- _Task objective_: From the data underneath, reproduce exactly the stretch that begins at the line with "- Node.js and npm installed on your machine." and ends after the line with "Once the application".

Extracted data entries

####

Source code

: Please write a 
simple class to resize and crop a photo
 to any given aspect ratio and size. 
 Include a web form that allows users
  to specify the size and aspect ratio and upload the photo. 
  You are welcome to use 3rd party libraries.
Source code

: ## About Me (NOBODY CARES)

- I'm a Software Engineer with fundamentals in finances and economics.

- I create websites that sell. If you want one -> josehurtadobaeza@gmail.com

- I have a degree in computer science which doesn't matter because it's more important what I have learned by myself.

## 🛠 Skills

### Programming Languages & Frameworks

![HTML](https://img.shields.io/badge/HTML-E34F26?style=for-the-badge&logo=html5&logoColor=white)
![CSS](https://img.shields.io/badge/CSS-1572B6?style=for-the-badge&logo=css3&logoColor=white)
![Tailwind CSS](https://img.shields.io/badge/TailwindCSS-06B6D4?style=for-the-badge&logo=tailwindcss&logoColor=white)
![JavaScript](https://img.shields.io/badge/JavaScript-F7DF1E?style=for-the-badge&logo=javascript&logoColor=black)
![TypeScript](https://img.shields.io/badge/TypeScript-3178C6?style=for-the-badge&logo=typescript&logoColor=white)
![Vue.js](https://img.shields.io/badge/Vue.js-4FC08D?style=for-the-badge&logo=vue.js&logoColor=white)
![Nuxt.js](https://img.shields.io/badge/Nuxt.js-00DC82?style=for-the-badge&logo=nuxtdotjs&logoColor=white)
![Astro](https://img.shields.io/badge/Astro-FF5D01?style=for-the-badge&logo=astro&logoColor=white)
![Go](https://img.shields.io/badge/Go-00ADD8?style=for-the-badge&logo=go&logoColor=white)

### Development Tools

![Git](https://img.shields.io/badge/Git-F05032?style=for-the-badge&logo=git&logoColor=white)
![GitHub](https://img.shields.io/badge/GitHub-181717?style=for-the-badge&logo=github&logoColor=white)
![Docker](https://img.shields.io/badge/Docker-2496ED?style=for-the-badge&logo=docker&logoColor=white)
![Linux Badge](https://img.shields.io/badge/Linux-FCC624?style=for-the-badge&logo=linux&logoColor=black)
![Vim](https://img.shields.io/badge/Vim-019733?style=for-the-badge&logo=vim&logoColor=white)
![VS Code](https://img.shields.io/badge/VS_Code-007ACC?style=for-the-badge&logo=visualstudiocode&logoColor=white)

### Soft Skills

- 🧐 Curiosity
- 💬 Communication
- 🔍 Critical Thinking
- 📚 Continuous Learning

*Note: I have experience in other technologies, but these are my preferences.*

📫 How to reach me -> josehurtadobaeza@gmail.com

####

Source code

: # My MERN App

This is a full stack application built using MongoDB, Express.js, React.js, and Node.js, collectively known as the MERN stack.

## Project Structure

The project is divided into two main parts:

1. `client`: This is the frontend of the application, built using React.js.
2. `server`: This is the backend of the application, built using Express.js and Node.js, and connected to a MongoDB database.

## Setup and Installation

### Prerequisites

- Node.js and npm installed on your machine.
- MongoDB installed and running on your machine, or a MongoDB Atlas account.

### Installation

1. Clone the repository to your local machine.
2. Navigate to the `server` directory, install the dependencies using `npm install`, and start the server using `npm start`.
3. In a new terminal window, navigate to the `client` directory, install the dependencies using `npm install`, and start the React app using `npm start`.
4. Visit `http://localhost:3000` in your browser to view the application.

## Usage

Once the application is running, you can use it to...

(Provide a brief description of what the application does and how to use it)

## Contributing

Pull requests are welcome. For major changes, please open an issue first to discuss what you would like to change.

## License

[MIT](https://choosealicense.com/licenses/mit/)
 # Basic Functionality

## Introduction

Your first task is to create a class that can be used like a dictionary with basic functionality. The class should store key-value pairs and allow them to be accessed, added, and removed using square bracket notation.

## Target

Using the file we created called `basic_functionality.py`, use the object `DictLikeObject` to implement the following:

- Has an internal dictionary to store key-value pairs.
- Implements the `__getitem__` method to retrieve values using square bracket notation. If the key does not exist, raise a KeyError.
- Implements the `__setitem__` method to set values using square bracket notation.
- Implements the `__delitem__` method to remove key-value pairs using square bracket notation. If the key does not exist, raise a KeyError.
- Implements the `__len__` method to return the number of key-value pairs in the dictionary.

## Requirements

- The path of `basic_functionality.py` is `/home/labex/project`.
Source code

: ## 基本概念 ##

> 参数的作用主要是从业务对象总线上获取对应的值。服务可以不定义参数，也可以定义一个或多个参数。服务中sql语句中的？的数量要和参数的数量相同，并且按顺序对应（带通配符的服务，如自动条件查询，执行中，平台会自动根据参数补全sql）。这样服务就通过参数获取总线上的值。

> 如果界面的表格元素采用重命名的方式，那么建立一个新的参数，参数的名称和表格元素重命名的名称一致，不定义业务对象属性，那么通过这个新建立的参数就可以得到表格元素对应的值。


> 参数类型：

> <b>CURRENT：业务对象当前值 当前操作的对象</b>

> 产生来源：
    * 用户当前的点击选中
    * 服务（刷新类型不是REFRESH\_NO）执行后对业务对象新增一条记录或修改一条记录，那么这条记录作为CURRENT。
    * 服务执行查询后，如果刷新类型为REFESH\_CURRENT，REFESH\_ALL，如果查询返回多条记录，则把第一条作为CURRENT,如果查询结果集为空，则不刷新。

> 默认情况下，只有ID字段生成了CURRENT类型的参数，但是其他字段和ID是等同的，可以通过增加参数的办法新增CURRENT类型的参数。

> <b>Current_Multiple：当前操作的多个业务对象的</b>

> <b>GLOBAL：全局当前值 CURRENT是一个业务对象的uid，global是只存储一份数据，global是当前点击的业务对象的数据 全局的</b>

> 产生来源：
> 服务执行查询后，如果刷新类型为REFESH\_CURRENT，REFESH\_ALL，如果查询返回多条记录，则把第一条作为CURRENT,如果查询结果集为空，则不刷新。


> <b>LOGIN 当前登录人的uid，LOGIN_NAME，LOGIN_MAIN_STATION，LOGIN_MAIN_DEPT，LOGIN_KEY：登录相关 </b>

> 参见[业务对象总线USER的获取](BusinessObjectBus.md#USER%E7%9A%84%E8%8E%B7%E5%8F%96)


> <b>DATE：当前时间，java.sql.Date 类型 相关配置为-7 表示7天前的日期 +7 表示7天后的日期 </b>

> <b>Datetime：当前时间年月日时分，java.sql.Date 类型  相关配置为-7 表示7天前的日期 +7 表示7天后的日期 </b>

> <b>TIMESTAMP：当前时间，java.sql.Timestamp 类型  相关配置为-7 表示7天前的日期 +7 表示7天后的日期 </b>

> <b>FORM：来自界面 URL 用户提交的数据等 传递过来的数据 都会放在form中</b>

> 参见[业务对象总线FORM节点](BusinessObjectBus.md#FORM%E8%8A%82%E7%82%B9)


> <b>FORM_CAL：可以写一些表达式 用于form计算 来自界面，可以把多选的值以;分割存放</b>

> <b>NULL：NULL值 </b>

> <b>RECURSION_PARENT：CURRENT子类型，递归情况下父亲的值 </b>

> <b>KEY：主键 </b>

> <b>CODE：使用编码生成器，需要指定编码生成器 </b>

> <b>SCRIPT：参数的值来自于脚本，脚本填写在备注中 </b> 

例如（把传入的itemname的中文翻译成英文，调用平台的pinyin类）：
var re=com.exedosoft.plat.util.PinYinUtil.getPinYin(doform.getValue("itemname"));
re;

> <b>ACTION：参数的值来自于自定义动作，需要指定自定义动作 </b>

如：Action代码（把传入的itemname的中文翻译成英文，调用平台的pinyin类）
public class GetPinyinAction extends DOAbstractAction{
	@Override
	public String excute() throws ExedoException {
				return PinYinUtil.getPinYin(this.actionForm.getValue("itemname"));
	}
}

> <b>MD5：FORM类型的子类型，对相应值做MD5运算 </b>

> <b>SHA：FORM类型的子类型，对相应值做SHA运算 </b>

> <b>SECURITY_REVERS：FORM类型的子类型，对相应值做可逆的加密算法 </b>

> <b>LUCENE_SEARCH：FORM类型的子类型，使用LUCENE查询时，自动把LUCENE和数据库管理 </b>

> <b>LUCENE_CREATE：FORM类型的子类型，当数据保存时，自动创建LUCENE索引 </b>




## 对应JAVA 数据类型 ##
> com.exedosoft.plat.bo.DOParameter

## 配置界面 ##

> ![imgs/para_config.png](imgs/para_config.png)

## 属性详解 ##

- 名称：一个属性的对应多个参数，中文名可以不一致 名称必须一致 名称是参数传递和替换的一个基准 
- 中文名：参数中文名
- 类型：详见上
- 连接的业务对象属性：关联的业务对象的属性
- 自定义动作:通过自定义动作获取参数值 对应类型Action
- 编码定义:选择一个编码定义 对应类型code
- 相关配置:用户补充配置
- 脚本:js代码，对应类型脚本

####

- _Answer space_:
- Node.js and npm installed on your machine.
- MongoDB installed and running on your machine, or a MongoDB Atlas account.

### Installation

1. Clone the repository to your local machine.
2. Navigate to the `server` directory, install the dependencies using `npm install`, and start the server using `npm start`.
3. In a new terminal window, navigate to the `client` directory, install the dependencies using `npm install`, and start the React app using `npm start`.
4. Visit `http://localhost:3000` in your browser to view the application.

## Usage

Once the application is running, you can use it to...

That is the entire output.